As bond prices steady, yields a factor to watch

July 17, 1995|By Bloomberg Business News

NEW YORK -- When bonds stop rallying, bond yields matter more.

Investors say those bonds that pay the most will do best in the second half of 1995, after a first-half surge in bond prices.

The rally can't keep going at the pace of the first six months, they say, so it's time to look for securities that provide a bit more yield than U.S. Treasuries. The potential winners are corporate, municipal and mortgage-backed bonds.

"We've structured [our funds] with the idea that what will be important will be coupon income rather than price appreciation," said Denis Jamison, who oversees more than $550 million at Lexington Management in Saddle Brook, N.J.

"We don't think there's much more to the rally."

He is counting on low interest rates to resuscitate the economy, especially the housing market, where sales are rising and lenders taking in more mortgage applications.

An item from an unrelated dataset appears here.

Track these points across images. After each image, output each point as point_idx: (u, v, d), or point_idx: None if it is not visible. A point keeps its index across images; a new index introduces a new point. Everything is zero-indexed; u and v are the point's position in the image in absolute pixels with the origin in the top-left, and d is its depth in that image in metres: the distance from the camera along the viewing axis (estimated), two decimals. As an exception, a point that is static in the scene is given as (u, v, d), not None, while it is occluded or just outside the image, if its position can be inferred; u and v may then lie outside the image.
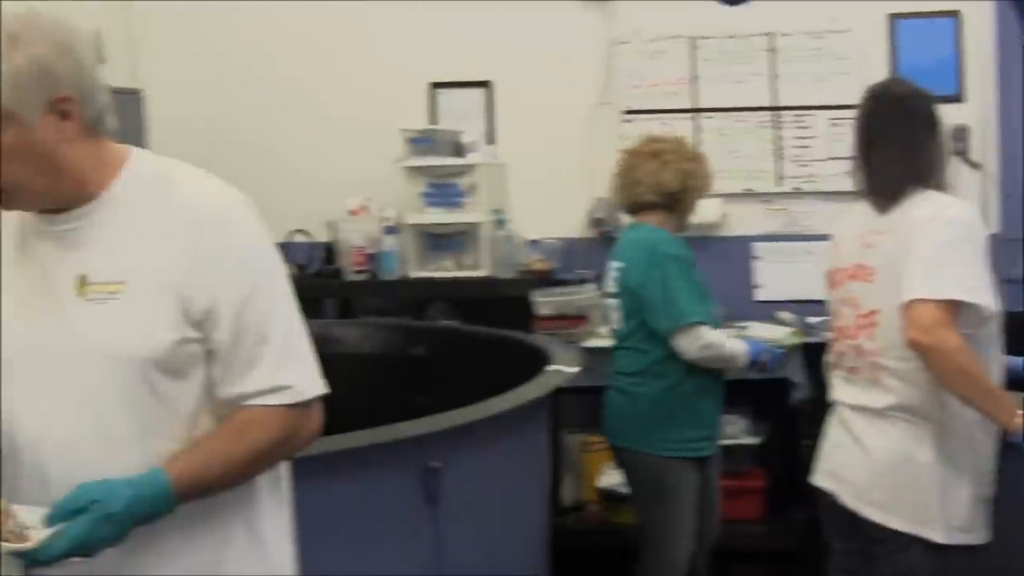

"We think the money is going to be made in coupon income," he said.

"Yields have dropped from 8 percent to about 6.6 percent. They could go to 6.5 percent, or even 6.25 percent, but most of the big money has already been made."

Corporates could spend the year in the top spot if investors are right. Corporates have earned more money as a group than any other U.S. bond market so far, according to figures from Lehman Brothers.

The bonds returned 13.8 percent through June, two points more than Treasuries. Mortgage-backed securities returned 10.73 percent.

Total return is the interest in come on a bond, plus reinvested interest and principal, and any change in the bond's price. Sometimes, as in the first half of this year, a bond's price contributes more to its return than interest income.

The price of the Treasury's 30-year bond, for example, rose 16 percent this year, accounting for almost all of the 19.7 percent return.

The yield on the 30-year bond fell 126 basis points in the first six months of the year, to 6.62 percent.

The record low yield since the Treasury began selling bonds regularly in 1977 is 5.79 percent, set in October 1993. If it holds, it will be the biggest one-year plunge in yield since 1986, when the bond fell 217 basis points to 7.27 percent.

As much as yields fell this year, they can't possibly fall a similar amount in the next six months. Investors say they recognize that price appreciation won't be as big a component of their return as it was in the first half, and that absolute yield is the best way to play the game.

Robert Schumacher, chief bond strategist for Kemper Mutual Funds in Chicago, said much of the firm's $25 billion of debt securities is invested in noncallable corporate bonds because they yield more than benchmark Treasuries.

An "A"-rated industrial company bond that matures in 10 years yields 6.88 percent, or 70 basis points more than a 10-year Treasury note.

These bonds "are going to have something that all investors want: coupon income," Mr. Schumacher said. "It makes sense to own noncallable, income-producing assets in the environment we see for the next six months. So we like corporate bonds, and we like them a lot."